Figures from ReidIn/Global Capital Partners state volume of deals on an annualised basis is up 35% on 2016
A new report by ReidIn and Global Capital Partners has said that transaction levels in the Dubai residential property market are already higher for the first 10 months of 2017 than for the whole of last year, driven by greater activity in the off-plan market.
The report published on Sunday states that on an annualised basis, the volume of deals is up by 32 percent on last year and the value of deals has increased by 27 percent, recovering from a 15 percent fall in 2016.
It said that recent pessimism cited by analysts on the Dubai residential market has focused around the increased supply pipeline, with several firms arguing that the growth in off-plan sales has been hitting the secondary market (ie. completed homes), which have witnessed declining rents and prices.
The managing director of Global Capital Partners, Sameer Lakhani, told Zawya in a phone interview that since total investment flows into Dubai's residential market were increasing, the fate of the secondary market should not matter as much - especially as it represents a lower volume of investor transactions.
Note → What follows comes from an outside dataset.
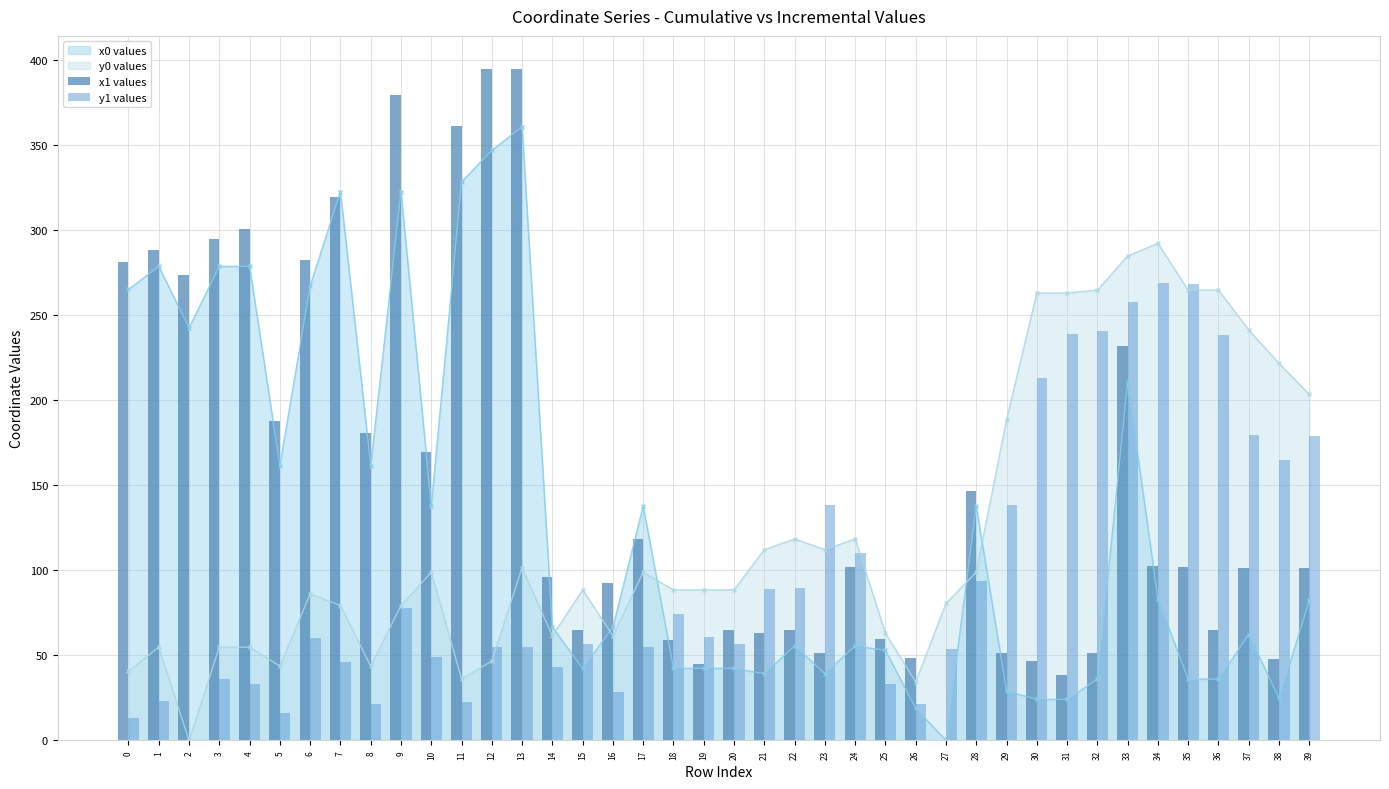

How many bars are there in each group?

2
The firm's report states that two years ago, transactions for completed homes and off-plan purchases were each responsible for about 50 percent of the market. However, he said that payment plans and other incentives for buying off-plan meant that these transactions now outweigh those in the secondary market by two-to-one.
"In Dubai, we know that off-plan transactions are the dominant factor. Now, there's a lot of reasons for that. And some of the criticisms that have been levelled (at off-plan selling) are valid.
"If you're going to give people too much of a post-handover payment scheme, that's an issue for concern. When people start giving a return guarantee, that's a source of a problem," Lakhani added.
However, he said that analysts looking at current indices tend to focus too much on the secondary market.
"For the most part, the commentary from the community is that there are all of these off-plans going on, the ready market is going down, it's 'getting hammered'....It's just this constant negative spin in the face of mounting evidence that volume and value are increasing, even if it's not increasing at the same rate – or anywhere close to the same rate - in the secondary market."
He argued that it "kind-of makes sense" for there to be more off-plan sales because Dubai is still rapidly urbanising.
However, Manika Dhama, a senior consultant in Dubai-based Cavendish Maxwell's strategic research department, told Zawya in an emailed statement that there was evidence that "new supply continues to exert pressure on rents, which have been declining at a faster pace than prices over the past 12 months".
White collar jobs
Dhama said that although the city's population has grown - by almost 16 percent in the two years between the last market peak in 2014 and 2016, according to Dubai Statistics Centre - much of this can be attributed to the demand for more blue collar workers, whose employers provide accommodation for them.
The white collar workforce renting apartments and villas also increased by 5 percent over the same period to reach 1.1 million, but the total proportion of white collar workers has dropped to 40 percent of the city's population last year - down from 44 percent in 2014.
"While investor demand for residential properties in Dubai continues to remain strong, as witnessed in transactions levels over the last 18 months, the sluggish growth in the white-collar worker population combined with new supply is impacting rents and contributing to high vacancy levels in some emerging communities," Dhama said.
"Over the next two years, job creation ahead of Expo 2020 is expected to attract additional labour force to the emirate, though it remains to be seen what percentage of that will be white-collar population and hence translate into housing demand."
Cavendish Maxwell said that developers have been phasing out the delivery of projects to respond to the slower market. Earlier this year, the company had said that 35,000 completions were scheduled for this year, but Lynette Abad, head of the firm's Property Monitor database, said that to date only 11,800 had completed, and that it expects just 2,000 more to complete this year.
However, 49,000 new homes - 39,000 apartments and more than 10,000 villas and townhouses - are now due to complete next year - some 16,255 of which are due in the first quarter.
According to Cavendish Maxwell, a further 43,500 are due to complete in 2019 and 25,000 in 2020 - bringing the total due within the next three years to 117,500.